BAMAKO, Mali, March 23 (UPI) -- French officials said they suspended cooperation with Mali after a coup toppled the African country's president, Amadou Tourmani Toure, who was forced to flee.
A Foreign Ministry spokesman said Thursday France wanted Toure to be kept safe and others detained by the coup plotters released, Radio France Internationale reported.
Reports about Toure's whereabouts are conflicting. One report indicated he had taken refuge in the U.S. Embassy in Bamako, Mali's capital. Another report quoted his aides as saying Toure was unharmed and under the protection of loyalist members of the presidential guard at a military camp in Bamako.
Military officers stormed the presidential palace Wednesday, then announced they overthrew what they called Toure's "incompetent government."
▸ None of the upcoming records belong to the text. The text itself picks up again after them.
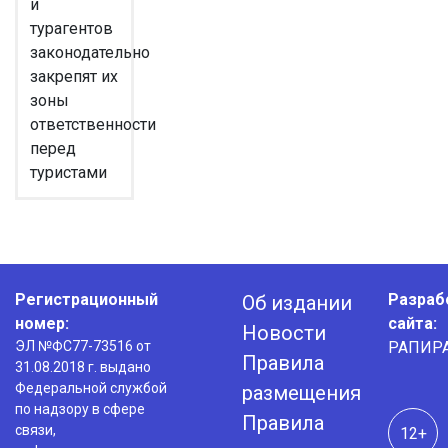
и
турагентов
законодательно
закрепят их
зоны
ответственности
перед
туристами
Регистрационный
Разраб
Об издании
номер:
сайта:
Новости
ЭЛ №ФС77-73516 от
РАПИР
Правила
31.08.2018 г. выдано
Федеральной службой
размещения
по надзору в сфере
Правила
связи,
12+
The leader of the coup, Capt. Amadou Haya Sanogo, said on state TV a curfew was in place and he called for an end to widespread looting.
The overthrow came weeks before presidential elections.
Toure, nearing the end of his second term, had said he would not seek re-election.
Toure had been hailed for instituting a multiparty democracy in the country but there was growing resentment among his military leaders about the handling of an insurrection by independence-seeking Tuareg rebels in northern Mali, The Guardian reported. The rebels control of most of the north of the country except for the major towns of Timbuktu, Gao and Kidal.